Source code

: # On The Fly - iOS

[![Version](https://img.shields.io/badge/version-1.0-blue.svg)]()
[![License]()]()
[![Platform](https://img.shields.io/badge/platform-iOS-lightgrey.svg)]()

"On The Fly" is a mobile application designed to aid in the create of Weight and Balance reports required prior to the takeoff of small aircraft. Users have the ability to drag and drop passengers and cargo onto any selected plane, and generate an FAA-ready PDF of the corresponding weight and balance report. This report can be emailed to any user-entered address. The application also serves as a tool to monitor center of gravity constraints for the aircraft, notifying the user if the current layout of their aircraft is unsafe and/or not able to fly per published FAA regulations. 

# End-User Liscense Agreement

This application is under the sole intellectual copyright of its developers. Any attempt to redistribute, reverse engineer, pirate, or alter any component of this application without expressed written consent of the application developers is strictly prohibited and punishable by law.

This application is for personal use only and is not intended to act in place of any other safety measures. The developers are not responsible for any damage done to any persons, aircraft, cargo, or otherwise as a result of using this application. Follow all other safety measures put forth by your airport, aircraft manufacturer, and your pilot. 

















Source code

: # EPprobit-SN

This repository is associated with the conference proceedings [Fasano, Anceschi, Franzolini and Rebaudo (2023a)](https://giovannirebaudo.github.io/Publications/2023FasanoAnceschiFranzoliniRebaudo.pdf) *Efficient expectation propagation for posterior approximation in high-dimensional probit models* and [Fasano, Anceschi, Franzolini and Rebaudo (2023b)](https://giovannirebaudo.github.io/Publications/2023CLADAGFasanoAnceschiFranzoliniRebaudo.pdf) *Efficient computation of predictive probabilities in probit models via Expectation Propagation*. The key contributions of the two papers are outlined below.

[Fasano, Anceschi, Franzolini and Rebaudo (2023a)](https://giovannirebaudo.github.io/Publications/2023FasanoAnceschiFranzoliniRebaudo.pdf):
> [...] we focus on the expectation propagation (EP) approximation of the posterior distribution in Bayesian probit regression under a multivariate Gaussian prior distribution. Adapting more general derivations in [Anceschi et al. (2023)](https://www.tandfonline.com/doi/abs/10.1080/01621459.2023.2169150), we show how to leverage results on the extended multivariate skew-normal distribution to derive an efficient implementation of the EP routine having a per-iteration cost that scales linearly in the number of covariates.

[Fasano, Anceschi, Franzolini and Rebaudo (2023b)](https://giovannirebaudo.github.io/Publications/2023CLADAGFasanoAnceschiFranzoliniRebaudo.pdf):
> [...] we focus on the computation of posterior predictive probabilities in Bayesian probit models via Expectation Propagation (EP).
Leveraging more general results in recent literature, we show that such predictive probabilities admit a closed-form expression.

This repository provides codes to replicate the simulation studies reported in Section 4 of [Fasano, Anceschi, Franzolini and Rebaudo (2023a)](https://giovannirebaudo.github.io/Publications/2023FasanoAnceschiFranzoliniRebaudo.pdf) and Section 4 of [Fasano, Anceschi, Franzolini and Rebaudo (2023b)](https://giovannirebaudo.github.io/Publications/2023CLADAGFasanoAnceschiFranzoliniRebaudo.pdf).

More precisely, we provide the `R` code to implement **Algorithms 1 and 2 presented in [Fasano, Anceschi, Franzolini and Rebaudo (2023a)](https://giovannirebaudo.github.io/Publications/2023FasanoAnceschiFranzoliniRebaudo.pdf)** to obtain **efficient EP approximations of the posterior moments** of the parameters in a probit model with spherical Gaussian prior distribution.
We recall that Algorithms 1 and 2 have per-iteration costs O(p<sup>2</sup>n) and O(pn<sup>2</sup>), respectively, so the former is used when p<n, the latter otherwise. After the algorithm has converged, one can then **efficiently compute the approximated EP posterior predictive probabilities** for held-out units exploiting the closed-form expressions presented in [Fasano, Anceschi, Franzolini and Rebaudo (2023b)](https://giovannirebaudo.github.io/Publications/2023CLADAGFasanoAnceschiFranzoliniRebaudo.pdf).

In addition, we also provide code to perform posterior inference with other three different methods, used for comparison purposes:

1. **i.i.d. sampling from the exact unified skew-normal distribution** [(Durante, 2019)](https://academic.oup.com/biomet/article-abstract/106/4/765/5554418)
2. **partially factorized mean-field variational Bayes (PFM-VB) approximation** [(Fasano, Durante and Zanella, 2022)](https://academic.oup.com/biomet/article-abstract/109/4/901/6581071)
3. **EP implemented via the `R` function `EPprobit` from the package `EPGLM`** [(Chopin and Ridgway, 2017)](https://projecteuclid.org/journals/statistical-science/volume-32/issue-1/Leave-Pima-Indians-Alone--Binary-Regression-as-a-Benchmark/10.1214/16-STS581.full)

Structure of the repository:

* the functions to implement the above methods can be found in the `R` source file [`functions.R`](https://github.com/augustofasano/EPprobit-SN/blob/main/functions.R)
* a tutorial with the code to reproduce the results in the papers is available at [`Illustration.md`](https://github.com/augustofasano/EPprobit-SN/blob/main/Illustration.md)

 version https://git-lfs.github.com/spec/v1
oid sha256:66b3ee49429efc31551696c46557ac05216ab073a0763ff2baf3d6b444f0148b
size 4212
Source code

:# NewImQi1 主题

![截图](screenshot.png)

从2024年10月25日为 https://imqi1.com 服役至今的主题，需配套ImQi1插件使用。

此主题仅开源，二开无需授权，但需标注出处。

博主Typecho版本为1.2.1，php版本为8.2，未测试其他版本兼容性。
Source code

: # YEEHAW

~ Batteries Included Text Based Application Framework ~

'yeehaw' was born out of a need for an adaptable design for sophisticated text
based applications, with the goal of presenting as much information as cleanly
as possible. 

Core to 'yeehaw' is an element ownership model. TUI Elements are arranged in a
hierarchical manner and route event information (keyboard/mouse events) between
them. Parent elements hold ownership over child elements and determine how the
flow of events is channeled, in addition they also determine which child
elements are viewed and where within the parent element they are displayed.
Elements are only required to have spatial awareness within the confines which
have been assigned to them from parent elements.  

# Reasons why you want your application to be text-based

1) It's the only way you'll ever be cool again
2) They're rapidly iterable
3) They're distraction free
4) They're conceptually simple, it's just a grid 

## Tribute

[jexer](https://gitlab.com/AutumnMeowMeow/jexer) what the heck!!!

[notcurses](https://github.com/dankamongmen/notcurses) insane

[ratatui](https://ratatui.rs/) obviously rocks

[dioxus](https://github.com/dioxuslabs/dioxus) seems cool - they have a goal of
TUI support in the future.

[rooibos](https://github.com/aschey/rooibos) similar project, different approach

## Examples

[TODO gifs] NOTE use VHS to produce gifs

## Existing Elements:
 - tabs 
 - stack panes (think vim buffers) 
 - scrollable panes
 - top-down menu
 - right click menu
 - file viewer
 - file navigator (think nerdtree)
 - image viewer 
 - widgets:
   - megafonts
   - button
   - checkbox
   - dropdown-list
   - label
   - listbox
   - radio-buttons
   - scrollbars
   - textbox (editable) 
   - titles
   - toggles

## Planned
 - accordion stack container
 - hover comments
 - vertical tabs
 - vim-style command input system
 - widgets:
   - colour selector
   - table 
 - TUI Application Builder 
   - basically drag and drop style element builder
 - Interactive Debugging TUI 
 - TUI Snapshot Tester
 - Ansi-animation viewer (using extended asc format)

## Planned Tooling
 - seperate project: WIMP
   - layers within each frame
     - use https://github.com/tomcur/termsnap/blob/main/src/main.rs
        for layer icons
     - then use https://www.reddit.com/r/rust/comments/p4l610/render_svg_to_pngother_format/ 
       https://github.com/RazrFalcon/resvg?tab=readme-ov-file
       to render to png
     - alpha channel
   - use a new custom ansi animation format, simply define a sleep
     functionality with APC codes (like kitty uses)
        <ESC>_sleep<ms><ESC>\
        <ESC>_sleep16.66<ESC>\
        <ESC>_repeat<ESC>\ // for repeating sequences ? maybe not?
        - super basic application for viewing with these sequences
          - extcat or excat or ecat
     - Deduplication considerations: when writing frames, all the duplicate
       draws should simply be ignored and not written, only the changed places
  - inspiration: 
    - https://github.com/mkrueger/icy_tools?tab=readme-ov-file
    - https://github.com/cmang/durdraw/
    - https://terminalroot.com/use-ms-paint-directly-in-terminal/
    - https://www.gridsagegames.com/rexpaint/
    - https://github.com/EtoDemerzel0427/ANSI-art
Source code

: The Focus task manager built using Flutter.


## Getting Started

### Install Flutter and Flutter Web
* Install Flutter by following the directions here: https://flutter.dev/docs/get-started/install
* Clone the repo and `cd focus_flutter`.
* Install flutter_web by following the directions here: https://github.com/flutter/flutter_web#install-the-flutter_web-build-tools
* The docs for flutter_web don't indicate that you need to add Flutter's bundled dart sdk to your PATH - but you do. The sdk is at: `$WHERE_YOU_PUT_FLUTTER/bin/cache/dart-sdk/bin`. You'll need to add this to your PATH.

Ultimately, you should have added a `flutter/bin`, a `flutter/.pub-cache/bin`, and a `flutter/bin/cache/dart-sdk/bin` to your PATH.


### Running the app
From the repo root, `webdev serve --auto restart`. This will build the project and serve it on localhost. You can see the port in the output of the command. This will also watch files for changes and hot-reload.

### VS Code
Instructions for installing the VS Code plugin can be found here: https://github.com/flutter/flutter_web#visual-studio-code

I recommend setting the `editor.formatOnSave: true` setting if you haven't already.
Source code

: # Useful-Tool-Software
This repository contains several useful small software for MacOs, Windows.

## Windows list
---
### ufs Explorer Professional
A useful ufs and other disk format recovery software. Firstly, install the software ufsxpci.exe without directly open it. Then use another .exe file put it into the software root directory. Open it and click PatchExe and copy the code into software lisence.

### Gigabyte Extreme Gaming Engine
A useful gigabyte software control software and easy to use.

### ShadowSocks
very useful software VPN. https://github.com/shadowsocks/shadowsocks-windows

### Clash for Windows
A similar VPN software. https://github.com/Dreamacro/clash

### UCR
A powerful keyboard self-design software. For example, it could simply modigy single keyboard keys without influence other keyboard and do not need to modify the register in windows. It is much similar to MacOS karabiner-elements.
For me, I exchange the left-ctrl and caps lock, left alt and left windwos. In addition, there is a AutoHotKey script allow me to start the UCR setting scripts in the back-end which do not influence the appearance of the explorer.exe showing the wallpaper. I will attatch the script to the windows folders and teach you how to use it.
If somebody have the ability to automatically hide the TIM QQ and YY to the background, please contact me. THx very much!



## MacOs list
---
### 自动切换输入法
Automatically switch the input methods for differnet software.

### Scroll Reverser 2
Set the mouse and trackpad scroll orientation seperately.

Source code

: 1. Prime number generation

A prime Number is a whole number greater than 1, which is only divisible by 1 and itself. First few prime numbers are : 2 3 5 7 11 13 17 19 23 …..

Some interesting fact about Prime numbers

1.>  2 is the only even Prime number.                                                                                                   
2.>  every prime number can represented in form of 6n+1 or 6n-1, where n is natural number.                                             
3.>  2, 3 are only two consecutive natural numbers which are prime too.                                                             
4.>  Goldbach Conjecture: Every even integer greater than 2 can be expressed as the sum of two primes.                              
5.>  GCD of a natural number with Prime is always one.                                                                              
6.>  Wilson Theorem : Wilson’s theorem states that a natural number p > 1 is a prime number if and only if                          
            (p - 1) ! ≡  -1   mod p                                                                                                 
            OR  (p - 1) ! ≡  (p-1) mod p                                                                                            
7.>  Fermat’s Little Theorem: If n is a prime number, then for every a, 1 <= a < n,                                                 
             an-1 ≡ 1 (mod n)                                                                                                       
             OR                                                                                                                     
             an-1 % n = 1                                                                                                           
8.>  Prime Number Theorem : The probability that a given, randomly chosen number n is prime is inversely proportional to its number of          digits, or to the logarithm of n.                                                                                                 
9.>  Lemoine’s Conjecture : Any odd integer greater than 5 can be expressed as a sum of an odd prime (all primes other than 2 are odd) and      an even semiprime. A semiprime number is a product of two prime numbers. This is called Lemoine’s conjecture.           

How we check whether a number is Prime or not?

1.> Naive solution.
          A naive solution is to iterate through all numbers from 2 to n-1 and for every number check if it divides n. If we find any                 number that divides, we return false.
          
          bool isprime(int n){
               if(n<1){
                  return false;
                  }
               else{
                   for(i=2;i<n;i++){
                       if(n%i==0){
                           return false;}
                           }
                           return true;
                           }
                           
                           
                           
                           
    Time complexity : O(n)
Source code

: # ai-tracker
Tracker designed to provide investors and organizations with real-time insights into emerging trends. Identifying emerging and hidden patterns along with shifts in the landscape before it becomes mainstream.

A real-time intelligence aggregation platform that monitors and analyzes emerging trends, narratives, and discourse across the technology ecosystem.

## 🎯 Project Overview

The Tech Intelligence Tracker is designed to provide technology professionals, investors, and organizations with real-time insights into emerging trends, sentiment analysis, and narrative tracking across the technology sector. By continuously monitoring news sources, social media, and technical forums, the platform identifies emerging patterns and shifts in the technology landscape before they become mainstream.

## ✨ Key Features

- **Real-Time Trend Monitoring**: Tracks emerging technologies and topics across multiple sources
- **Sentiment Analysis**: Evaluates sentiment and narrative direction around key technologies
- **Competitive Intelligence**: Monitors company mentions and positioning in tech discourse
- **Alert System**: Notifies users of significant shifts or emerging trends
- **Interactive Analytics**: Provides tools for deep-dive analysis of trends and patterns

--- --- ---

* [WORK TASK] Can you set down the lines from the one containing "I recommend setting" through the one containing "A similar VPN", inclusive, repeated exactly?

* [SOLUTION]
I recommend setting the `editor.formatOnSave: true` setting if you haven't already.
Source code

: # Useful-Tool-Software
This repository contains several useful small software for MacOs, Windows.

## Windows list
---
### ufs Explorer Professional
A useful ufs and other disk format recovery software. Firstly, install the software ufsxpci.exe without directly open it. Then use another .exe file put it into the software root directory. Open it and click PatchExe and copy the code into software lisence.

### Gigabyte Extreme Gaming Engine
A useful gigabyte software control software and easy to use.

### ShadowSocks
very useful software VPN. https://github.com/shadowsocks/shadowsocks-windows

### Clash for Windows
A similar VPN software. https://github.com/Dreamacro/clash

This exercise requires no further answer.